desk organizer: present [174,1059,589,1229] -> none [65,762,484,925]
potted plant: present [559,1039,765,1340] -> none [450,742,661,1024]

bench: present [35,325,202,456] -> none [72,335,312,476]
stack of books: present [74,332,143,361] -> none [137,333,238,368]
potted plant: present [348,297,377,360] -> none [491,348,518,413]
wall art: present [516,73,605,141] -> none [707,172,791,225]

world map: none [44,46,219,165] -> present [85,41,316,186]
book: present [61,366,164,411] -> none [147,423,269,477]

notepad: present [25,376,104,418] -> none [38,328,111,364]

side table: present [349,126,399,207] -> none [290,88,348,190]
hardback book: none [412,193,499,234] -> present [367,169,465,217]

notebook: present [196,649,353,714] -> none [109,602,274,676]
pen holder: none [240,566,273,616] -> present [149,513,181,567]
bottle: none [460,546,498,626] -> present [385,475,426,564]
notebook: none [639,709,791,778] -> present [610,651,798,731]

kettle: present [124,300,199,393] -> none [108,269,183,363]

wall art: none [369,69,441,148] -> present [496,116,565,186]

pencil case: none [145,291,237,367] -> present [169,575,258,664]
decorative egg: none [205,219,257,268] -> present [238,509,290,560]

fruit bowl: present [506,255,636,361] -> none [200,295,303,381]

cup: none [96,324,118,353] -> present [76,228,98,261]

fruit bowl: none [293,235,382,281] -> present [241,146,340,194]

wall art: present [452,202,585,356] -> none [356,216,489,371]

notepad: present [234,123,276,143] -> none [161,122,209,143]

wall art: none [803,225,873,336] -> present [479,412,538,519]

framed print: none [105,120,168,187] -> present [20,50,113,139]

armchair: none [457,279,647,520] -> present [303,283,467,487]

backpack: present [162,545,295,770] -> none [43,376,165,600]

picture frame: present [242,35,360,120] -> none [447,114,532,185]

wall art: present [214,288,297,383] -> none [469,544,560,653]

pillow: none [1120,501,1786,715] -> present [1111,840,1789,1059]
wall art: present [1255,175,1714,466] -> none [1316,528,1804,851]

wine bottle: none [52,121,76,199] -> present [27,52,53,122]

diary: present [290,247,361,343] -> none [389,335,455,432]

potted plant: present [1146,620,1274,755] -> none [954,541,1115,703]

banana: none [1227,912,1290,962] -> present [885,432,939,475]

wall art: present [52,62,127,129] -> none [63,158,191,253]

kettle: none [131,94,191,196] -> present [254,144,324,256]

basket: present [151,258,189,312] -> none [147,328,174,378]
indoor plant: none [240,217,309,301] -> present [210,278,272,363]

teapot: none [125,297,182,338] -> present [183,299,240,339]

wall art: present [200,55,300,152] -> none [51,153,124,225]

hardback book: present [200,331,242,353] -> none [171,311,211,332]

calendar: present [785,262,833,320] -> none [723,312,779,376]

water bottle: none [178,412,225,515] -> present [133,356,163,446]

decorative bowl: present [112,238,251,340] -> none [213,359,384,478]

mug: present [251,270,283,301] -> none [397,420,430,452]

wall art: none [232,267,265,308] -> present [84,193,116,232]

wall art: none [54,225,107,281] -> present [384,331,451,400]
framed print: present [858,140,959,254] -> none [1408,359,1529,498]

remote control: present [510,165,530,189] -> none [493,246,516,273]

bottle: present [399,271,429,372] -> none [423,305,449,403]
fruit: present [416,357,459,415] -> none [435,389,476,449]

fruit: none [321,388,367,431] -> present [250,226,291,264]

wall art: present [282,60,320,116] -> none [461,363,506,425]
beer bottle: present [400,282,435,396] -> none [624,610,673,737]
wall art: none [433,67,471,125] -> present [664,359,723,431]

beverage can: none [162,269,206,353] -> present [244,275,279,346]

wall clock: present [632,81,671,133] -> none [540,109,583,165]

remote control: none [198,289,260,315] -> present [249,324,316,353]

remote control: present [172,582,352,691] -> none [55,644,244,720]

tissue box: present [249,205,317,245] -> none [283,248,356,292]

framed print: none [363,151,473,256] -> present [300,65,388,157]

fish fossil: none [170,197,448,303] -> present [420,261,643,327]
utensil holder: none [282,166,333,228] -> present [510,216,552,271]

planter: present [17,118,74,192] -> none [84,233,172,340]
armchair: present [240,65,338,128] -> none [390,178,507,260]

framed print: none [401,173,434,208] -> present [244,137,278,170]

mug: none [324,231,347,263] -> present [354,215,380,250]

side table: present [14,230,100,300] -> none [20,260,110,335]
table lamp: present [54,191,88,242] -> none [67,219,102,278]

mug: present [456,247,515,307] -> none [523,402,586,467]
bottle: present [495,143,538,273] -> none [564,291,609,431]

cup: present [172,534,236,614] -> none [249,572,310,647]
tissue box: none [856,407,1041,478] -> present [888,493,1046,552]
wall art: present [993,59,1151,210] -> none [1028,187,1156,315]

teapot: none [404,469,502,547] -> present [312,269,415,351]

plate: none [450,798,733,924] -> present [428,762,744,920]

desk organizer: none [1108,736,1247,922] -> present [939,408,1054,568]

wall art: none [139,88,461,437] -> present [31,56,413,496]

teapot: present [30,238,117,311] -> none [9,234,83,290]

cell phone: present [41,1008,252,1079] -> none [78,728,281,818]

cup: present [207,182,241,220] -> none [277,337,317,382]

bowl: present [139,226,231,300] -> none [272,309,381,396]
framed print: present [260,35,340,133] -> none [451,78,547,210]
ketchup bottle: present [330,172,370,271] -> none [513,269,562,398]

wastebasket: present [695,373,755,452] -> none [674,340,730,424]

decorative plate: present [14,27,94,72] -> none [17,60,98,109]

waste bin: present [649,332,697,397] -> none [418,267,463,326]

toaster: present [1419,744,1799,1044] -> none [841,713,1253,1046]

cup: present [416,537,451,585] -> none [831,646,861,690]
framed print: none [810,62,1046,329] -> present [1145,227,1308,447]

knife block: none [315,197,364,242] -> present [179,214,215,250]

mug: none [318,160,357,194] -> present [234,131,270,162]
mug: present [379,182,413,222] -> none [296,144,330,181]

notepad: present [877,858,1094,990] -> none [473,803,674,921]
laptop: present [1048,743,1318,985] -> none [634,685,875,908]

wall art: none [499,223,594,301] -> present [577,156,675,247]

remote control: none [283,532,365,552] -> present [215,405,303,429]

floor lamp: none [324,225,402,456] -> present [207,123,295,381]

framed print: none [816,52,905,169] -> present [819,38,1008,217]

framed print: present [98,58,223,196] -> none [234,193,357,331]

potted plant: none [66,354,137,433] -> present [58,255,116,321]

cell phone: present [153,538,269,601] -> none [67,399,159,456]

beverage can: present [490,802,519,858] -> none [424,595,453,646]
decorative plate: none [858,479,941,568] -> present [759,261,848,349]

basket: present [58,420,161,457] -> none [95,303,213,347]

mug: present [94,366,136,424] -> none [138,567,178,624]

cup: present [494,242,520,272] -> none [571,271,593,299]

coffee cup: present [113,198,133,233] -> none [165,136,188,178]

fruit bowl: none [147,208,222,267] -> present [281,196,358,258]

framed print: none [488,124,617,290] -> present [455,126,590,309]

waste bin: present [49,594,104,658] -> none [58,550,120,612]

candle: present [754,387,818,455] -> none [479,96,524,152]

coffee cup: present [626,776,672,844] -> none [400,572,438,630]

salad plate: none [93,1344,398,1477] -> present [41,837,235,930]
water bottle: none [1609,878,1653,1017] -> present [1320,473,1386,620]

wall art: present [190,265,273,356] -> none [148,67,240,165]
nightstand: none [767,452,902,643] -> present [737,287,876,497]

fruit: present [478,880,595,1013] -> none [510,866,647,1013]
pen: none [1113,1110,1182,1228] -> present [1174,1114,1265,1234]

______

ACTIVITY:
From the records above, reproduce exactly the lines from the one with "remote control: present [510,165,530,189]" to the one with "framed print: none [363,151,473,256]", both included, and no others.

SOLUTION TO THE EXERCISE:
remote control: present [510,165,530,189] -> none [493,246,516,273]

bottle: present [399,271,429,372] -> none [423,305,449,403]
fruit: present [416,357,459,415] -> none [435,389,476,449]

fruit: none [321,388,367,431] -> present [250,226,291,264]

wall art: present [282,60,320,116] -> none [461,363,506,425]
beer bottle: present [400,282,435,396] -> none [624,610,673,737]
wall art: none [433,67,471,125] -> present [664,359,723,431]

beverage can: none [162,269,206,353] -> present [244,275,279,346]

wall clock: present [632,81,671,133] -> none [540,109,583,165]

remote control: none [198,289,260,315] -> present [249,324,316,353]

remote control: present [172,582,352,691] -> none [55,644,244,720]

tissue box: present [249,205,317,245] -> none [283,248,356,292]

framed print: none [363,151,473,256] -> present [300,65,388,157]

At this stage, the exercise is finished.